Angepeitscht von den fanatischen Fans zeigte die Türkei im Rückspiel ein anderes Gesicht, war der Schweiz über weite Strecken hochüberlegen, musste ihr am Ende aber trotz eines 4:2-Sieges wegen der Auswärtstorregel das WM-Ticket überlassen. Was sich im Hinspiel, in den Tagen danach und am Rückspieltag aufgebauscht hatte, entlud sich dann fernab aller fußballerischen Klasse auf und abseits des Platzes. Und dabei waren auch die Schweizer nicht rauszunehmen: Verteidiger Ludovic Magnin täuschte im Vollsprint einen Schuss auf die Trainerbank der Türkei an, ein Assistent der Eidgenossen zerriss vor den Augen der Heimfans eine türkische Flagge. Der Schlagabtausch, den sich die Mannschaften auf dem Rasen lieferten, wurde nach Spielschluss sofort in die Stadion-Katakomben verlegt.
"Selbst heute habe ich noch Nachwirkungen" – Angeblich Bedrohung für TV-Reporter
Stéphane Grichting, der damals als Ersatzspieler dabei war, wurde bei einem Tritt in den Unterleib verletzt und musste ins Krankenhaus. "Selbst heute habe ich noch Nachwirkungen", sagte er der Tageszeitung "Blick". "Ich habe im Alltag immer noch Schmerzen und Beschwerden." Anwesenden Reportern des deutschen Fernsehens, die ein Interview mit Schweizer Philip Degen führen wollten, sollen Schläge angedroht worden sein, sofern sie das Filmen nicht unterlassen. Die Gazetten beschrieben die Geschehnisse später als "Schande von Istanbul". Der damalige FIFA-Präsident Sepp Blatter sagte daraufhin: "Wir werden handeln und hart durchgreifen."

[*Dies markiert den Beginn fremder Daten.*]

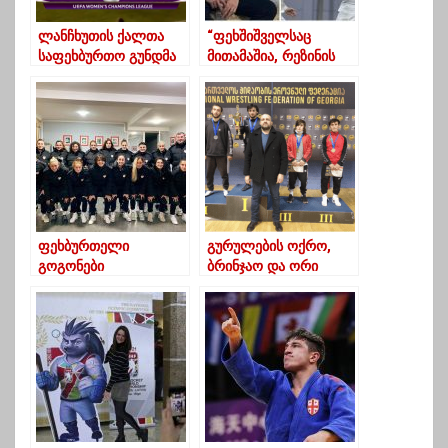
ლანჩხუთის ქალთა
“ფეხშიშველსაც
საფეხბურთო გუნდმა
მითამაშია, რეზინის
ისტორია დაწერა –
ბოტებითაც”- რას
“გურია” ჩემპიონთა
ყვება გოგონა,
ლიგის ძირითად
რომლის
ბადეშია
დამსახურებითაც
ქართული კლუბი
ჩემპიონთა ლიგაზე
იასპარეზებს
ფეხბურთელი
გურულების ოქრო,
გოგონები
ბრინჯაო და ორი
დღევანდელ მატჩს
ვერცხლი ბერძნულ
სამშობლოსთვის
რომაულ ჭიდაობაში
დაღუპულ
ლანჩხუთელ გმირებს
უძღვნიიან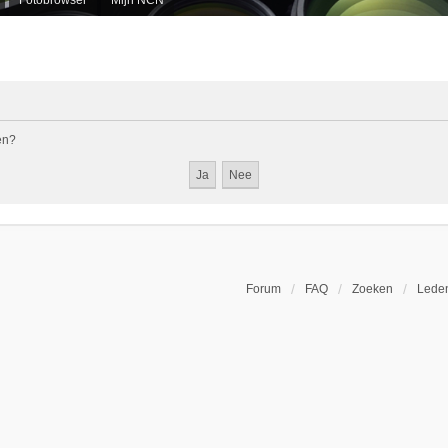
en?
Forum
FAQ
Zoeken
Leden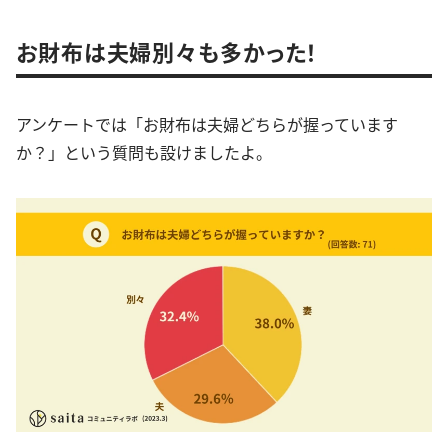
お財布は夫婦別々も多かった！
アンケートでは「お財布は夫婦どちらが握っています
か？」という質問も設けましたよ。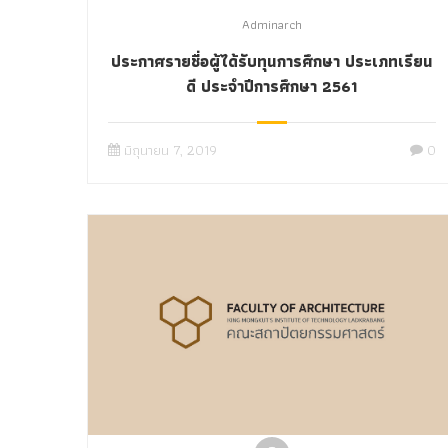
Adminarch
ประกาศรายชื่อผู้ได้รับทุนการศึกษา ประเภทเรียน
ดี ประจำปีการศึกษา 2561
มิถุนายน 7, 2019
0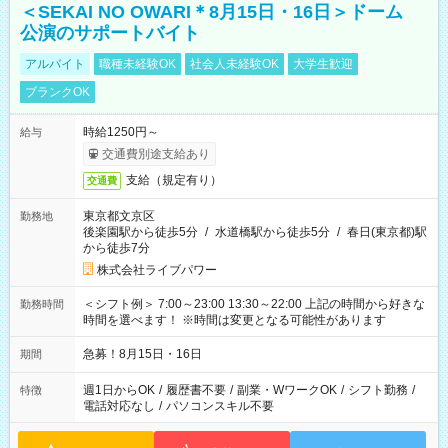
＜SEKAI NO OWARI＊8月15日・16日＞ドーム
公演のサポートバイト
アルバイト
職種未経験OK
社会人未経験OK
大学生歓迎
ブランクOK
時給1250円～
給与
交通費別途支給あり
支給（規定有り）
交通費
東京都文京区
勤務地
後楽園駅から徒歩5分
/
水道橋駅から徒歩5分
/
春日(東京都)駅
から徒歩7分
株式会社ライブパワー
＜シフト例＞ 7:00～23:00 13:30～22:00 上記の時間から好きな
勤務時間
時間を選べます！ ※時間は変更となる可能性があります
急募！8月15日・16日
期間
週1日からOK
/
履歴書不要
/
副業・WワークOK
/
シフト勤務
/
特徴
電話対応なし
/
パソコンスキル不要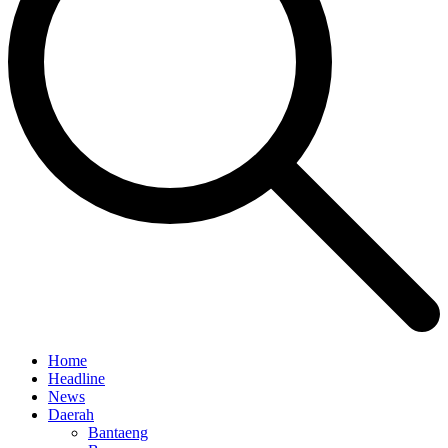
Home
Headline
News
Daerah
Bantaeng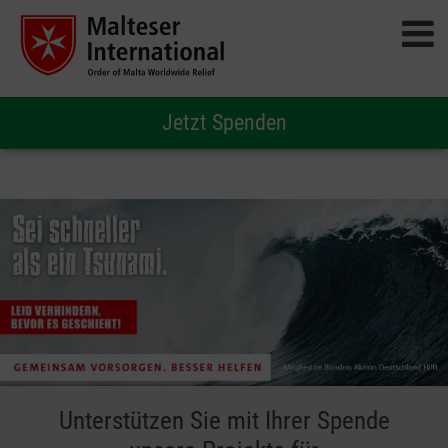
Jetzt Spenden
Unterstützen Sie mit Ihrer Spende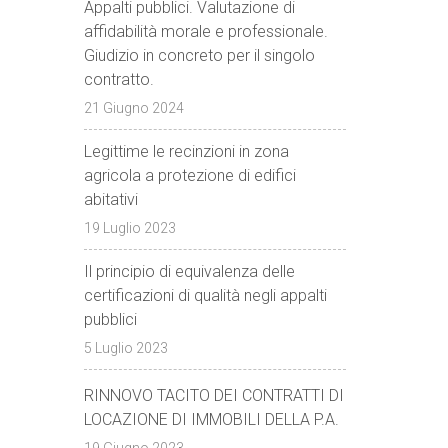
Appalti pubblici. Valutazione di
affidabilità morale e professionale.
Giudizio in concreto per il singolo
contratto.
21 Giugno 2024
Legittime le recinzioni in zona
agricola a protezione di edifici
abitativi
19 Luglio 2023
Il principio di equivalenza delle
certificazioni di qualità negli appalti
pubblici
5 Luglio 2023
RINNOVO TACITO DEI CONTRATTI DI
LOCAZIONE DI IMMOBILI DELLA P.A.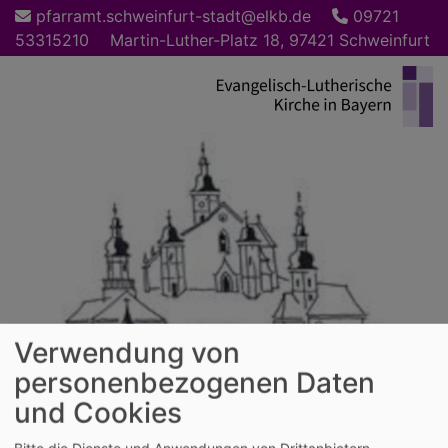
Direkt
pfarramt.schweinfurt-stadt@elkb.de
09721
zum
53315210
Martin-Luther-Platz 18, 97421 Schweinfurt
Inhalt
Verwendung von
personenbezogenen Daten
und Cookies
Bitte die Dienste und Anwendungen von Drittanbietern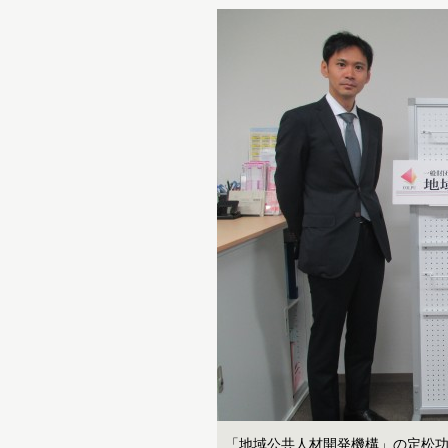
「地域公共人材開発機構」の定松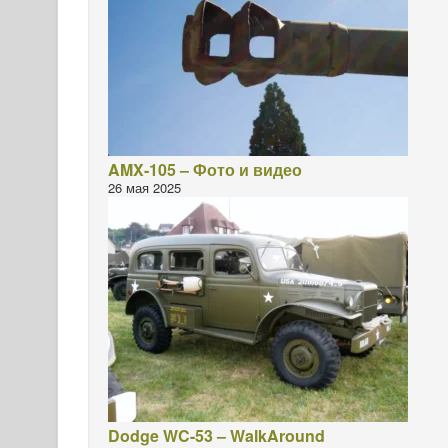
AMX-105 – Фото и видео
26 мая 2025
Dodge WC-53 – WalkAround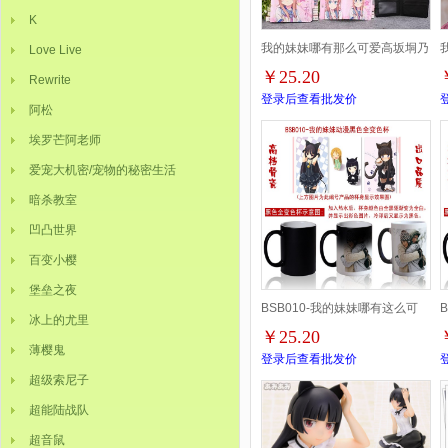
K
我的妹妹哪有那么可爱高坂垌乃
Love Live
￥25.20
Rewrite
彩图PU按扣短款钱包
登录后查看批发价
阿松
埃罗芒阿老师
爱宠大机密/宠物的秘密生活
暗杀教室
凹凸世界
百变小樱
堡垒之夜
BSB010-我的妹妹哪有这么可
冰上的尤里
￥25.20
爱！动漫黑色全变色杯
薄樱鬼
登录后查看批发价
超级索尼子
超能陆战队
超音鼠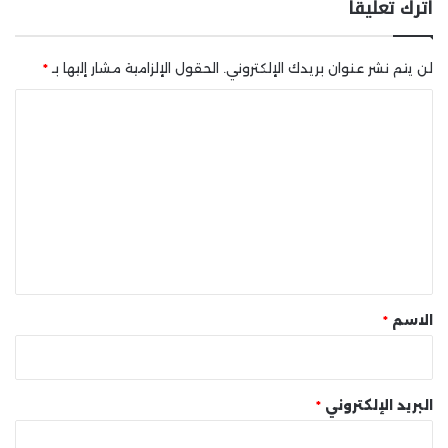
اترك تعليقاً
لن يتم نشر عنوان بريدك الإلكتروني.
الحقول الإلزامية مشار إليها بـ
*
ا
ل
ت
ع
ل
ي
ق
*
الاسم
*
البريد الإلكتروني
*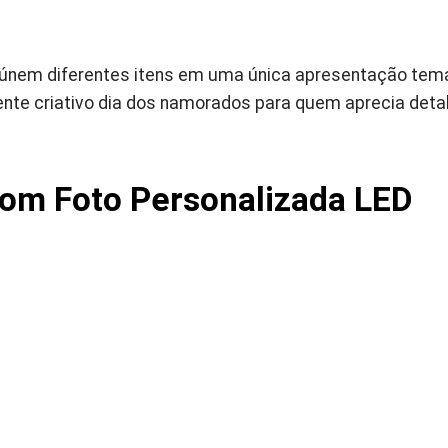
eúnem diferentes itens em uma única apresentação temát
te criativo dia dos namorados para quem aprecia deta
com Foto Personalizada LED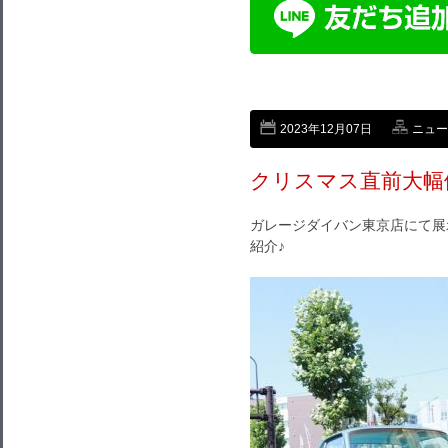
2023年12月07日
ニュー
クリスマス直前大幅
ガレージダイバン東京店にて展
紹介♪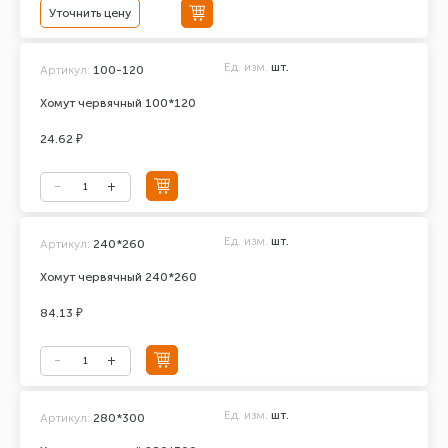
Уточнить цену
Ед. изм.
шт.
Артикул:
100-120
Хомут червячный 100*120
24.62 ₽
Ед. изм.
шт.
Артикул:
240*260
Хомут червячный 240*260
84.13 ₽
Ед. изм.
шт.
Артикул:
280*300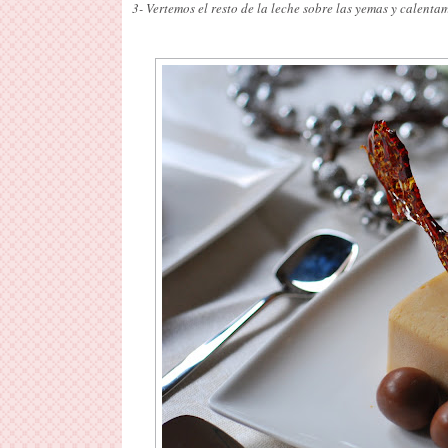
3- Vertemos el resto de la leche sobre las yemas y calenta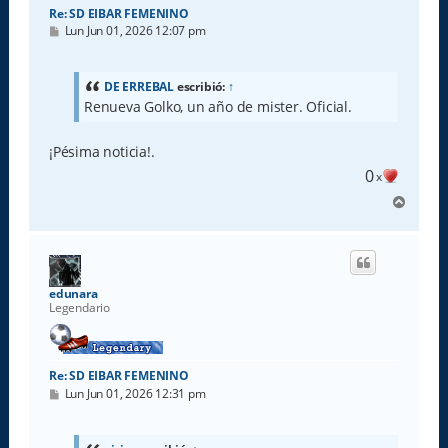
Re: SD EIBAR FEMENINO
M
Lun Jun 01, 2026 12:07 pm
e
n
s
a
DE ERREBAL
escribió:
↑
j
Renueva Golko, un año de mister. Oficial.
e
¡Pésima noticia!.
0
x
A
r
r
i
b
a
edunara
Legendario
Re: SD EIBAR FEMENINO
M
Lun Jun 01, 2026 12:31 pm
e
n
s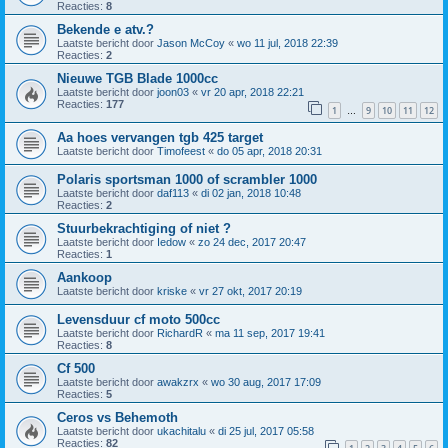
Reacties:
8
Bekende e atv.?
Laatste bericht door
Jason McCoy
«
wo 11 jul, 2018 22:39
Reacties:
2
Nieuwe TGB Blade 1000cc
Laatste bericht door
joon03
«
vr 20 apr, 2018 22:21
Reacties:
177
1
9
10
11
12
…
Aa hoes vervangen tgb 425 target
Laatste bericht door
Timofeest
«
do 05 apr, 2018 20:31
Polaris sportsman 1000 of scrambler 1000
Laatste bericht door
daf113
«
di 02 jan, 2018 10:48
Reacties:
2
Stuurbekrachtiging of niet ?
Laatste bericht door
Iedow
«
zo 24 dec, 2017 20:47
Reacties:
1
Aankoop
Laatste bericht door
kriske
«
vr 27 okt, 2017 20:19
Levensduur cf moto 500cc
Laatste bericht door
RichardR
«
ma 11 sep, 2017 19:41
Reacties:
8
Cf 500
Laatste bericht door
awakzrx
«
wo 30 aug, 2017 17:09
Reacties:
5
Ceros vs Behemoth
Laatste bericht door
ukachitalu
«
di 25 jul, 2017 05:58
Reacties:
82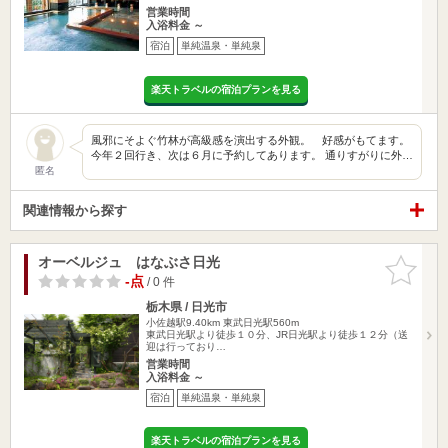
営業時間
入浴料金 ～
宿泊
単純温泉・単純泉
楽天トラベルの宿泊プランを見る
風邪にそよぐ竹林が高級感を演出する外観。 好感がもてます。
今年２回行き、次は６月に予約してあります。 通りすがりに外…
匿名
関連情報から探す
オーベルジュ はなぶさ日光
お気に入
りに追加
-点
/ 0 件
栃木県 / 日光市
小佐越駅9.40km
東武日光駅560m
東武日光駅より徒歩１０分、JR日光駅より徒歩１２分（送
迎は行っており…
営業時間
入浴料金 ～
宿泊
単純温泉・単純泉
楽天トラベルの宿泊プランを見る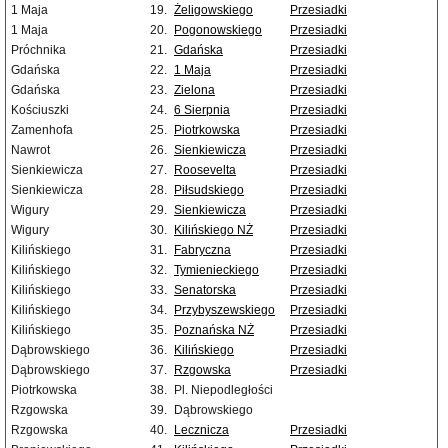
1 Maja
19.
Żeligowskiego
Przesiadki
1 Maja
20.
Pogonowskiego
Przesiadki
Próchnika
21.
Gdańska
Przesiadki
Gdańska
22.
1 Maja
Przesiadki
Gdańska
23.
Zielona
Przesiadki
Kościuszki
24.
6 Sierpnia
Przesiadki
Zamenhofa
25.
Piotrkowska
Przesiadki
Nawrot
26.
Sienkiewicza
Przesiadki
Sienkiewicza
27.
Roosevelta
Przesiadki
Sienkiewicza
28.
Piłsudskiego
Przesiadki
Wigury
29.
Sienkiewicza
Przesiadki
Wigury
30.
Kilińskiego NŻ
Przesiadki
Kilińskiego
31.
Fabryczna
Przesiadki
Kilińskiego
32.
Tymienieckiego
Przesiadki
Kilińskiego
33.
Senatorska
Przesiadki
Kilińskiego
34.
Przybyszewskiego
Przesiadki
Kilińskiego
35.
Poznańska NŻ
Przesiadki
Dąbrowskiego
36.
Kilińskiego
Przesiadki
Dąbrowskiego
37.
Rzgowska
Przesiadki
Piotrkowska
38.
Pl. Niepodległości
Rzgowska
39.
Dąbrowskiego
Rzgowska
40.
Lecznicza
Przesiadki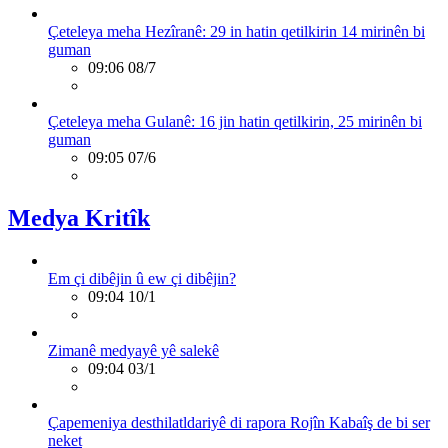
Çeteleya meha Hezîranê: 29 in hatin qetilkirin 14 mirinên bi
guman
09:06 08/7
Çeteleya meha Gulanê: 16 jin hatin qetilkirin, 25 mirinên bi
guman
09:05 07/6
Medya Kritîk
Em çi dibêjin û ew çi dibêjin?
09:04 10/1
Zimanê medyayê yê salekê
09:04 03/1
Çapemeniya desthilatldariyê di rapora Rojîn Kabaîş de bi ser
neket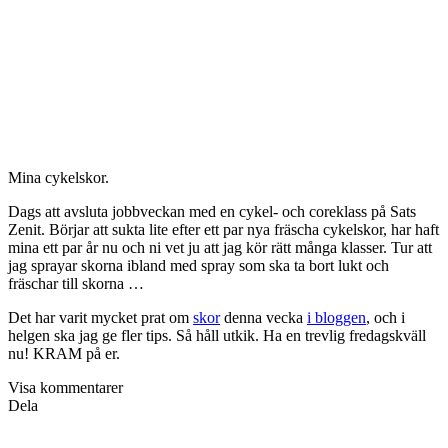
Mina cykelskor.
Dags att avsluta jobbveckan med en cykel- och coreklass på Sats
Zenit. Börjar att sukta lite efter ett par nya fräscha cykelskor, har haft
mina ett par år nu och ni vet ju att jag kör rätt många klasser. Tur att
jag sprayar skorna ibland med spray som ska ta bort lukt och
fräschar till skorna …
Det har varit mycket prat om
skor
denna vecka
i bloggen
, och i
helgen ska jag ge fler tips. Så håll utkik. Ha en trevlig fredagskväll
nu! KRAM på er.
Visa kommentarer
Dela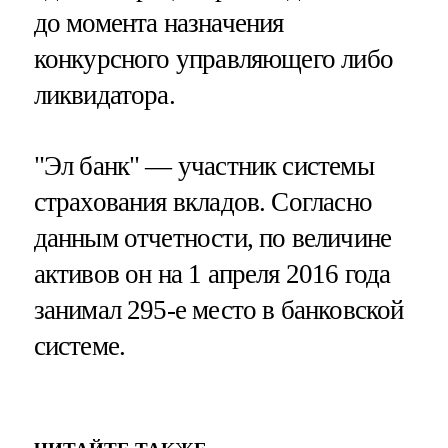
до момента назначения
конкурсного управляющего либо
ликвидатора.
"Эл банк" — участник системы
страхования вкладов. Согласно
данным отчетности, по величине
активов он на 1 апреля 2016 года
занимал 295-е место в банковской
системе.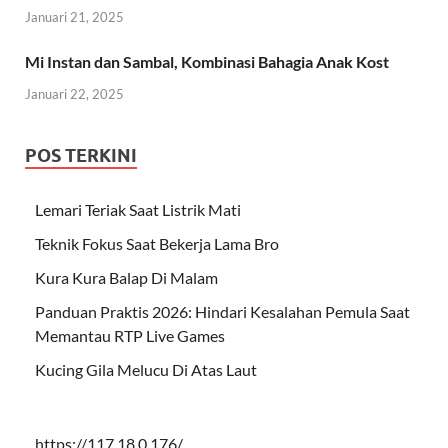
Januari 21, 2025
Mi Instan dan Sambal, Kombinasi Bahagia Anak Kost
Januari 22, 2025
POS TERKINI
Lemari Teriak Saat Listrik Mati
Teknik Fokus Saat Bekerja Lama Bro
Kura Kura Balap Di Malam
Panduan Praktis 2026: Hindari Kesalahan Pemula Saat
Memantau RTP Live Games
Kucing Gila Melucu Di Atas Laut
https://117.18.0.176/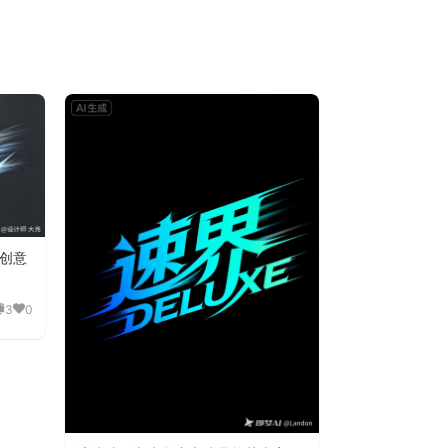
创意
3
0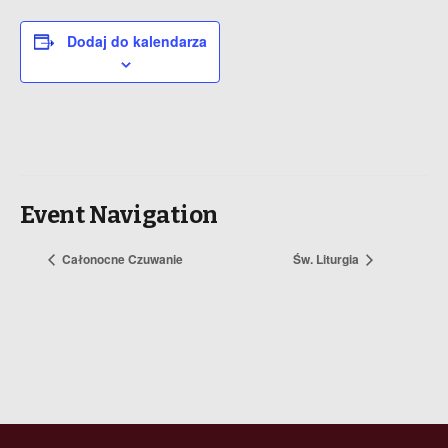
Dodaj do kalendarza
Event Navigation
Całonocne Czuwanie
Św. Liturgia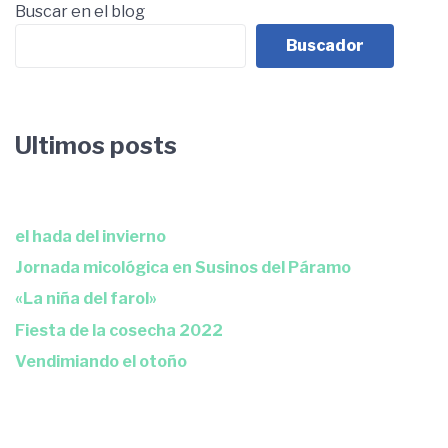
Buscar en el blog
Buscador
Ultimos posts
el hada del invierno
Jornada micológica en Susinos del Páramo
«La niña del farol»
Fiesta de la cosecha 2022
Vendimiando el otoño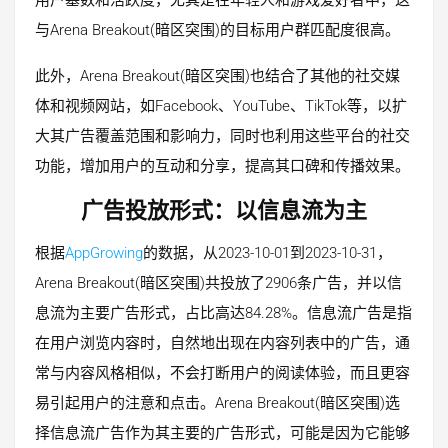
与Arena Breakout(暗区突围)的目标用户群匹配度很高。
此外，Arena Breakout(暗区突围)也结合了其他的社交媒
体和视频网站，如Facebook、YouTube、TikTok等，以扩
大其广告覆盖范围和影响力，同时也利用这些平台的社交
功能，增加用户的互动和分享，提高其口碑和传播效果。
广告投放形式：以信息流为主
根据
AppGrowing
的数据，从2023-10-01到2023-10-31，
Arena Breakout(暗区突围)共投放了2906条广告，并以信
息流为主要广告形式，占比高达84.28%。信息流广告是指
在用户浏览内容时，自然地出现在内容列表中的广告，通
常与内容风格相似，不会打断用户的阅读体验，而且更容
易引起用户的注意和点击。Arena Breakout(暗区突围)选
择信息流广告作为其主要的广告形式，可能是因为它能够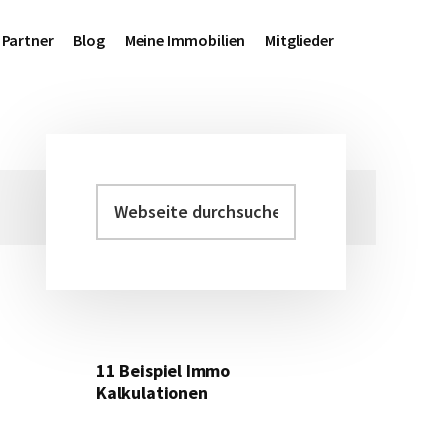
Partner
Blog
Meine Immobilien
Mitglieder
Webseite
Haupt-
durchsuchen
Sidebar
11 Beispiel Immo
Kalkulationen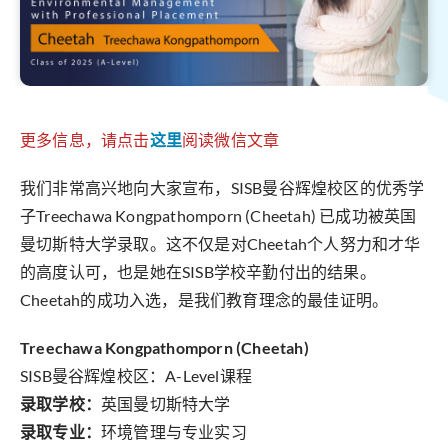
更多信息，请点击
这里
阅读微信文章
我们非常高兴地向大家宣布，SISB曼谷辉煌校区的优秀学
子Treechawa Kongpathomporn (Cheetah) 已成功被英国
曼切斯特大学录取。这不仅是对Cheetah个人努力和才华
的高度认可，也是她在SISB学校辛勤付出的结果。
Cheetah的成功入选，是我们教育理念的最佳证明。
Treechawa Kongpathomporn (Cheetah)
SISB曼谷辉煌校区：A-Level课程
录取学校：
英国曼切斯特大学
录取专业：
环境管理与专业实习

Der türkische Fußballverband wurde daraufhin zu einer Geldstrafe von 220.000 Franken verurteilt und musste die Verfahrenskosten tragen. Zudem mussten die nächsten sechs Heimspiele auf neutralem Boden ausgetragen werden. Die türkischen Spieler Emre Belözoğlu und Alpay Özalan wurden zu Geldstrafen in Höhe von 16.000 Franken und sechs Spielen Sperre verurteilt. Serkan Balcı musste 5.500 Franken zahlen und zwei Pflichtspiele zusehen. Assistenz-Coach Özdilek wurde für zwölf Monate gesperrt. Auch der Schweizer Benjamin Huggel wurde neben Physiotherapeut Meyer für sechs Spiele gesperrt und musste 15.500 Euro Strafe zahlen. Er verpasste dadurch die WM 2006 in Deutschland.
Friedliches Wiedersehen drei Jahre später
Drei Jahre später folgte dann das Wiedersehen bei der EM 2008, wo der Türkei zumindest die sportliche Rache gelang. Mit 2:1 gewannen die Halbmond-Sterne gegen den Gastgeber und ebneten so den Erfolgsweg, der erst im Halbfinale ein Ende finden sollte. Und im Gegensatz zur "Schande von Istanbul" drei Jahre zuvor blieb von diesem Spiel rein das Sportliche in Erinnerung.